As a young woman who pursued a career in a male-dominated industry, Aparna has faced challenges with gender and racial discrimination and stereotyping. “These obstacles have shaped my life and helped me mindfully manage everyday challenges – it’s a process involving continuous learning,” she says. Aparna believes that the best way to deal with these issues is to
“start by acknowledging that biases exist within all of us due to thousands of years of conditioning that our society has imbibed in us.”
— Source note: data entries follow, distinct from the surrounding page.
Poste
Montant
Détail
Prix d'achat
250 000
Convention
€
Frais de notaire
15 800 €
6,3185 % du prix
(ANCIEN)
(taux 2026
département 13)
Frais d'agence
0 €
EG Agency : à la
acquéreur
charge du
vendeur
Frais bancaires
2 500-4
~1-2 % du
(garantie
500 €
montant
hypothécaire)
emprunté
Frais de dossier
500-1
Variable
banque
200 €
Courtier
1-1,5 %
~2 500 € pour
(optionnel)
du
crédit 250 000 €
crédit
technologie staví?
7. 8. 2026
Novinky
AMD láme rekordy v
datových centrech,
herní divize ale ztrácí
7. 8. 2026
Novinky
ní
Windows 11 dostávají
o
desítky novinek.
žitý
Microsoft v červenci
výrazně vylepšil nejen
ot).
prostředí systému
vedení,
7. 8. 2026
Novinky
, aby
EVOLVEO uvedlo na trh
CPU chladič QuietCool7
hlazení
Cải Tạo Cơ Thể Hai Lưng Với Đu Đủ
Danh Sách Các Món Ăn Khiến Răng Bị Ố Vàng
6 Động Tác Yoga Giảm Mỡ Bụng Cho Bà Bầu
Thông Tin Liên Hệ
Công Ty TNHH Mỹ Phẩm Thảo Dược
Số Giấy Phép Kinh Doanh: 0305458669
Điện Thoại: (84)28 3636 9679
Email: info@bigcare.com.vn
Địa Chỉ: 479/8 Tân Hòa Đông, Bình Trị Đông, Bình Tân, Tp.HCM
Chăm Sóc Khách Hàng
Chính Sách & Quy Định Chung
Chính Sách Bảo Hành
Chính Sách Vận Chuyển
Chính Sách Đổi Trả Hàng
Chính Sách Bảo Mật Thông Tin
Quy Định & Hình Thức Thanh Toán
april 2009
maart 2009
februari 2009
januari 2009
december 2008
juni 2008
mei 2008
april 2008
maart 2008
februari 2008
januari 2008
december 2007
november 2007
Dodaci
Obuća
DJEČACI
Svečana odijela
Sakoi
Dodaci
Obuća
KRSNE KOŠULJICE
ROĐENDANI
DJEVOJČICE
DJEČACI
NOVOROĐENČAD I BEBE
“Once we know that these biases exist, then we need to find ways to challenge them, and in that process, enable pathways for others. True success is when you use your experiences and mistakes to support others and make things better for them,” she says.
Change starts from now
“Being a leader is a lonely space and being a woman leader can be even more lonely as there are not so many of us around. I have been lucky and privileged in many ways and I want to use my position in the right way to help more women find their voice, achieve what they would like to achieve in life and be happy in their skin,” Aparna shares.
Her advice to women pursuing careers in male-dominated industries: you cannot learn to swim without being in the water. In the face of change, someone must take the first step. “I was the first female Mechanical Engineering student from out of town in the history of my engineering college and I did fairly well. This opened pathways for other girls to join.”
She stresses the need to create a sense of sisterhood and partnership with both men and women joining in to uplift each other. “We need to evolve as that’s the only way we can head towards a balanced and brighter future.”